Design files in plain text
☆ ☆ ☆

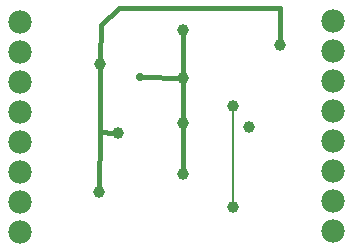
<source format=gbl>
G04 MADE WITH FRITZING*
G04 WWW.FRITZING.ORG*
G04 DOUBLE SIDED*
G04 HOLES PLATED*
G04 CONTOUR ON CENTER OF CONTOUR VECTOR*
%ASAXBY*%
%FSLAX23Y23*%
%MOIN*%
%OFA0B0*%
%SFA1.0B1.0*%
%ADD10C,0.039370*%
%ADD11C,0.027559*%
%ADD12C,0.078000*%
%ADD13C,0.016000*%
%ADD14C,0.008000*%
%LNCOPPER0*%
G90*
G70*
G54D10*
X330Y628D03*
X326Y199D03*
X929Y691D03*
X606Y742D03*
G54D11*
X464Y585D03*
G54D10*
X606Y262D03*
X389Y396D03*
X826Y416D03*
X606Y431D03*
X606Y581D03*
X771Y152D03*
X772Y486D03*
G54D12*
X1106Y69D03*
X1106Y169D03*
X1106Y269D03*
X1106Y369D03*
X1106Y469D03*
X1106Y569D03*
X1106Y669D03*
X1106Y769D03*
X63Y766D03*
X63Y666D03*
X63Y566D03*
X63Y466D03*
X63Y366D03*
X63Y266D03*
X63Y166D03*
X63Y66D03*
G54D13*
X593Y581D02*
X476Y585D01*
D02*
X606Y594D02*
X606Y729D01*
D02*
X606Y568D02*
X606Y445D01*
D02*
X606Y276D02*
X606Y418D01*
D02*
X329Y399D02*
X330Y615D01*
D02*
X327Y213D02*
X329Y398D01*
D02*
X329Y399D02*
X376Y397D01*
G54D14*
D02*
X771Y165D02*
X772Y473D01*
G54D13*
D02*
X393Y814D02*
X929Y814D01*
D02*
X331Y758D02*
X393Y814D01*
D02*
X929Y814D02*
X929Y705D01*
D02*
X330Y642D02*
X331Y758D01*
G04 End of Copper0*
M02*
</source>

☆ ☆ ☆

Locate the line with "X393Y814D01*" in the entries above; extract it and every line after it, verbatim.

X393Y814D01*
D02*
X929Y814D02*
X929Y705D01*
D02*
X330Y642D02*
X331Y758D01*
G04 End of Copper0*
M02*
</source>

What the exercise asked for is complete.